Por Merval Pereira (dir.)
A ida de Bolsonaro à reunião do G20 não tem a menor importância. O importante é ele não ir à reunião mundial do clima na Escócia, da qual depende nosso futuro, e o do mundo. Tanto no G20 quanto na COP26, ele não tem lugar de fala, não tem nada a dizer. Não ir à COP26 é sinal de que o assunto não é prioridade do país. Como explicar que acabou de dar uma pedalada para mudar o critério de emissão de carbono, para poder poluir mais ?
Somos o quarto ou quinto país em emissão de carbono, ao lado de China, Rússia, Índia e Estados Unidos. O Brasil já foi protagonista na discussão sobre meio ambiente, e no esforço de reduzir a emissão de carbono. Hoje é um pária internacional. O país tem uma fonte de riqueza espetacular na Amazônia, e o governo só faz destruí-la, não entende que uma árvore em pé é mais importante economicamente do que derrubada.
O Brasil estaria com a faca e o queijo na mão nesse assunto. Se tem um país no mundo que tem todas as condições, uma matriz energética muito limpa, este é o Brasil. Nossa energia é 80% limpa, renovável com as hidrelétricas, a da China é 60% de carvão mineral, nossa vantagem comparativa é imensa. Para Sérgio Margulis, doutor em economia ambiental pelo Imperial College de Londres e pesquisador sênior do Instituto Internacional para a Sustentabilidade (IIS), a racionalidade econômica seria o Brasil puxar por essa agenda, onde temos uma vantagem enorme. “É uma questão econômica, comercial, não tem nada de esquerda ou de direita”, ressalta.

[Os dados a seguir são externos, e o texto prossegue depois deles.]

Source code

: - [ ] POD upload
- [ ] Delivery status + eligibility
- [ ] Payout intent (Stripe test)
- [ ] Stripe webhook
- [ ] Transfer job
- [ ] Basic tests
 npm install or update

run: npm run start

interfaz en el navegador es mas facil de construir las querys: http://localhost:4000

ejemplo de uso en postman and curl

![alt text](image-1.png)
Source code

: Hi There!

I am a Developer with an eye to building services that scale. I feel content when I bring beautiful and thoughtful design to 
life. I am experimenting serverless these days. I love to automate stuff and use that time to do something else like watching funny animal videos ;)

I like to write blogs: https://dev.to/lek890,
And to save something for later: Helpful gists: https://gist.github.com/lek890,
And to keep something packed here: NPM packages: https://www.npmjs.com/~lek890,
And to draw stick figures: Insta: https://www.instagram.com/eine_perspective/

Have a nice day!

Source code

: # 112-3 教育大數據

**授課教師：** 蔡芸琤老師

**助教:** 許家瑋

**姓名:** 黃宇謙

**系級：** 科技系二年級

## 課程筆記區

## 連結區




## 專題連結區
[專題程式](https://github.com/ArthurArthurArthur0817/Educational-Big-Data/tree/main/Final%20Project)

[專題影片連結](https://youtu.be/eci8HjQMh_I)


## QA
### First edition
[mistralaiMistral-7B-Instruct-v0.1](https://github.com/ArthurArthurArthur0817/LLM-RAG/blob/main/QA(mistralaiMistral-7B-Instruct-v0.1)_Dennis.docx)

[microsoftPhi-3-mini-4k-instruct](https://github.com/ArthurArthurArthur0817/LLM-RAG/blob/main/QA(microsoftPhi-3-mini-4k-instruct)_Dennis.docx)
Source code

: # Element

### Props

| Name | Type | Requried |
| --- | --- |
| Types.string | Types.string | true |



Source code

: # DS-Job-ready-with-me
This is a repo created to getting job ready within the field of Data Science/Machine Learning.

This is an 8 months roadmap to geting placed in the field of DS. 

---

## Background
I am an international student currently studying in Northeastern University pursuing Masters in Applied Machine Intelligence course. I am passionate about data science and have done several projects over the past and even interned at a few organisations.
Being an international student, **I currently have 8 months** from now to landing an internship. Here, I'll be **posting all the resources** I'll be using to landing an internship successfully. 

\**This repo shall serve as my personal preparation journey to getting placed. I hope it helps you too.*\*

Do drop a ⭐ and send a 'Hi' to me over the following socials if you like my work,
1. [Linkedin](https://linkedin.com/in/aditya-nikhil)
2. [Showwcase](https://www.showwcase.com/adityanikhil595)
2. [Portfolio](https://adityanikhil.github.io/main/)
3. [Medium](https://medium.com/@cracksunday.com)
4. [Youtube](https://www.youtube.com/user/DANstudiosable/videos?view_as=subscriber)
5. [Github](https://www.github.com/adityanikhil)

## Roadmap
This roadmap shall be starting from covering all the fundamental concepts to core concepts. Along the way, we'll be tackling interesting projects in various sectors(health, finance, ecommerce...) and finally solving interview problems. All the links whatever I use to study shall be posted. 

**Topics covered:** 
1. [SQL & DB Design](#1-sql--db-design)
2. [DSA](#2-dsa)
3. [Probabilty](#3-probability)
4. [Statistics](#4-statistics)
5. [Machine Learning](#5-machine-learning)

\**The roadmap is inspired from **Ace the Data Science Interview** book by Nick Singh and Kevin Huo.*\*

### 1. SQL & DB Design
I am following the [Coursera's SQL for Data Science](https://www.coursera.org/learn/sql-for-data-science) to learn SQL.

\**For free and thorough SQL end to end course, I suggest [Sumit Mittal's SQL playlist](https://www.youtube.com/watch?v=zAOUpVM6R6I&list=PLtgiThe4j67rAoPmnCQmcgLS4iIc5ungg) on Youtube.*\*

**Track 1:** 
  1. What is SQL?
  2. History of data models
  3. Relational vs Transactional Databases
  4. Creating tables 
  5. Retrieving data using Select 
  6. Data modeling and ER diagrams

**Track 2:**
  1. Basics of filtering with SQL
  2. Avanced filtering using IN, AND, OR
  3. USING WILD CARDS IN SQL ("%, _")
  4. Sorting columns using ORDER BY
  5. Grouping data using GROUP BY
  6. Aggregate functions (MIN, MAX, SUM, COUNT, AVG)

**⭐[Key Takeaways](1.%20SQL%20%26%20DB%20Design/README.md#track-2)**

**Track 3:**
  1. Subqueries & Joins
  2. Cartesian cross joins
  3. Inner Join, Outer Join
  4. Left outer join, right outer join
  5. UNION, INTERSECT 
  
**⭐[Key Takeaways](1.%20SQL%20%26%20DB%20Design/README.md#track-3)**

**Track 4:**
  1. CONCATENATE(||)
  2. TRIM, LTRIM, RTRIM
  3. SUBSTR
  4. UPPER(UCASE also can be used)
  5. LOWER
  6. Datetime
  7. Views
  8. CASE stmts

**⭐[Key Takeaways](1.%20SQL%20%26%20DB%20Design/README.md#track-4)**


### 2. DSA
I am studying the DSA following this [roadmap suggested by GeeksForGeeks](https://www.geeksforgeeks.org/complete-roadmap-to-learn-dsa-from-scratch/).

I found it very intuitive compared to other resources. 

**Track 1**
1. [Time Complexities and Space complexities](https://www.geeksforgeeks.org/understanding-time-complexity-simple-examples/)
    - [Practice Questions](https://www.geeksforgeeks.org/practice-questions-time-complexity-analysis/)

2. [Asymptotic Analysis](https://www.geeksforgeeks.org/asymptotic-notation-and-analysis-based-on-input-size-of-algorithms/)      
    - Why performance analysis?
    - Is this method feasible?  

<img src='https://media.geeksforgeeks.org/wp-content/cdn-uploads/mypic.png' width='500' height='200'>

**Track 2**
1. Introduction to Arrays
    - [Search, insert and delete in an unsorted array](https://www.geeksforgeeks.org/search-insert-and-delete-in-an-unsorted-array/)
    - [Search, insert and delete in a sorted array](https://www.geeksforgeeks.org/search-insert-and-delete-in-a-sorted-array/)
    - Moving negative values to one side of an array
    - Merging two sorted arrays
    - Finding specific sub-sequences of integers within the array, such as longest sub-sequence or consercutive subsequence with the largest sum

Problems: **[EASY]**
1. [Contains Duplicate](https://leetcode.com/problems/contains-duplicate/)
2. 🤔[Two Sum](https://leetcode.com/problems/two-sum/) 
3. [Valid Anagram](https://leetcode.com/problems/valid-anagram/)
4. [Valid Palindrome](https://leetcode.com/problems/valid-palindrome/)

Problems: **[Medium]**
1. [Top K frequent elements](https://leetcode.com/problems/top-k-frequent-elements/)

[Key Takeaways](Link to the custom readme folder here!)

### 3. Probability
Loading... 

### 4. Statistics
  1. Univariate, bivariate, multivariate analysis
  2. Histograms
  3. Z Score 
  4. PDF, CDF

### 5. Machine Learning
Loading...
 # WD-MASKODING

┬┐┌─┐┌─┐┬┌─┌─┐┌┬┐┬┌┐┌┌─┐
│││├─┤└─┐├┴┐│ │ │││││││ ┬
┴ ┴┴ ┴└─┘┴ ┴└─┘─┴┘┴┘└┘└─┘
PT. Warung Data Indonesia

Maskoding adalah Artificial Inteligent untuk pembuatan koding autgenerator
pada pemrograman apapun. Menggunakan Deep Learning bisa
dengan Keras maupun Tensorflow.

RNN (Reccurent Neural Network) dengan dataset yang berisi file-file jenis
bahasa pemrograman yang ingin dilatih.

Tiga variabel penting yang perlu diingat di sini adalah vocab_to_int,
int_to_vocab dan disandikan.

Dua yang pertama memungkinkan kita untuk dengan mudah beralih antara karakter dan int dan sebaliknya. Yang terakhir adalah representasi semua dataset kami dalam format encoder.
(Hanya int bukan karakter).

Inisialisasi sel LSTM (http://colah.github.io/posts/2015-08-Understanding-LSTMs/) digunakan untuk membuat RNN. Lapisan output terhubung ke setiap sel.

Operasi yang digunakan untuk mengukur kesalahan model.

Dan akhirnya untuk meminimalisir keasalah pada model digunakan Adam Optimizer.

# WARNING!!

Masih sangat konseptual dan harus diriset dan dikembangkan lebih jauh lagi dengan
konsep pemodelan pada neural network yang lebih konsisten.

Entre os países emergentes, o Brasil sempre teve presença de destaque nos fóruns internacionais. O Itamaraty tem pessoal técnico bem treinado, sabe puxar a negociação, todos os governos tinham pessoas técnicas sérias à frente do meio-ambiente. Sempre houve uma participação da sociedade civil forte, os ministérios da Ciência e Tecnologia e o do Meio-Ambiente consultavam a sociedade civil, os números eram discutidos, com um razoável grau de transparência o assunto foi levado a sério.
A questão da Amazônia é acompanhada de perto pelo mundo, e a credibilidade do governo é muito baixa. O Brasil está entre os 10 maiores emissores de carbono historicamente, fundamentalmente por causa da Amazônia. Carlos Minc, deputado estadual do PSB e ex-ministro do Meio Ambiente, acha que o governo Bolsonaro chega completamente desacreditado em Glasgow, por suas práticas e destruição ambiental. Desativou o Fundo Amazonia e o Fundo Clima, criado por ele em 2018. O da Amazônia ainda tem à disposição R$ 3 bilhões, paralisados. Minc acusa o ex-ministro Ricardo Salles de ter desviado o objetivo do fundo para indenizar proprietários de terras em áreas protegidas.
“No nosso período, reduzimos o desmatamento em 50% graças ao trabalho de três órgãos institucionais - Ibama, CBRio e Inpe, que foram desmontados e desmoralizados pelo governo atual”. A última pedalada do governo foi recalcular a base das emissões de carbono de 2005, para permitir que o Brasil emita mais 300 milhões de toneladas de carbono equivalente até 2030. A reunião de Paris decidiu que os países não poderiam recuar de seus compromissos, e o Brasil recalculou para mais.
Já Margulis, que trabalhou no Banco Mundial por 22 anos tratando do meio-ambiente em diversos países, entende que se não houver mudança, com a penalização dos países que não cumprirem as metas definidas por eles mesmo na reunião de Paris, “não deve se esperar grandes coisas”.
O mais importante que poderia acontecer, segundo ele, seria os mercados de carbono serem regulados, unificando os critérios para os países e para as empresas que querem reduzir a emissão de carbono, por imagem, por qualquer outra razão. O Brasil teve protagonismo, sim, fomos o primeiro país em desenvolvimento a ter metas de redução das emissões de carbono, em 2009. Antes, já fora aclamado nas diversas convenções que se realizaram sobre o clima e a biodiversidade, tendo um papel de relevo com ministros em governos diversos, do PSDB, do PT e do MDB. Bolsonaro anunciou na Cúpula do Clima do presidente americano Joe Biden que iria duplicar os recursos para o meio ambiente e fiscalização ambiental. Dois dias depois, o orçamento foi cortado em 40%, o desmatamento aumentou 30%.